Set task A
According to the EnSuRe abstract, how much less energy does EnSuRe consume than existing techniques?

[Extract provided start]

# EnSuRe: Energy & Accuracy Aware Fault-tolerant Scheduling on Real-time Heterogeneous Systems

Sangeet Saha<sup>1</sup>, Adewale Adetomi<sup>2</sup>, Xiaojun Zhai<sup>1</sup>, Server Kasap<sup>3</sup>, Shoaib Ehsan<sup>1</sup>, Tughrul Arslan<sup>2</sup>, <sup>1</sup>Klaus McDonald-Maier

<sup>1</sup>Embedded and Intelligent Systems Laboratory, University of Essex, UK

<sup>2</sup>Ewireless Research Group, School of Engineering, University of Edinburgh, UK

<sup>3</sup>School of Computing, Electronics and Maths, Coventry University, UK

{<sup>1</sup>sangeet.saha, <sup>1</sup>xzhai, <sup>1</sup>sehsan, <sup>1</sup>kdm }@essex.ac.uk, {<sup>2</sup>Adewale.Adetomi, <sup>2</sup>T.Arslan}@ed.ac.uk, <sup>3</sup>server.kasap@coventry.ac.uk

Abstract—This paper proposes an energy efficient real-time scheduling strategy called EnSuRe, which (i) executes real-time tasks on low power consuming primary processors to enhance the system accuracy by maintaining the deadline and (ii) provides reliability against a fixed number of transient faults by selectively executing backup tasks on high power consuming backup processor. Simulation results reveal that EnSuRe consumes nearly 25% less energy, compared to existing techniques, while satisfying the fault tolerance requirements. EnSuRe is also able to achieve 75% system accuracy with 50% system utilisation. Further, the obtained simulation outcomes are validated on benchmark tasks via a fault injection framework on Xilinx ZYNQ APSoC heterogeneous dual core platform.

[Extract provided end]

Set task B
Rewrite all of the extracted data entries with every "->" swapped for "to", leaving everything else as it is.

[Data shown start]

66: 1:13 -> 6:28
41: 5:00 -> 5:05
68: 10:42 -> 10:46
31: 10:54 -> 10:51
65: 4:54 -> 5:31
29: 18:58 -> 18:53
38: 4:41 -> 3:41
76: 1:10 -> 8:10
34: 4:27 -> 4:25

[Data shown end]

Exercise output A
Nearly 25% less energy.

Exercise output B
66: 1:13 to 6:28
41: 5:00 to 5:05
68: 10:42 to 10:46
31: 10:54 to 10:51
65: 4:54 to 5:31
29: 18:58 to 18:53
38: 4:41 to 3:41
76: 1:10 to 8:10
34: 4:27 to 4:25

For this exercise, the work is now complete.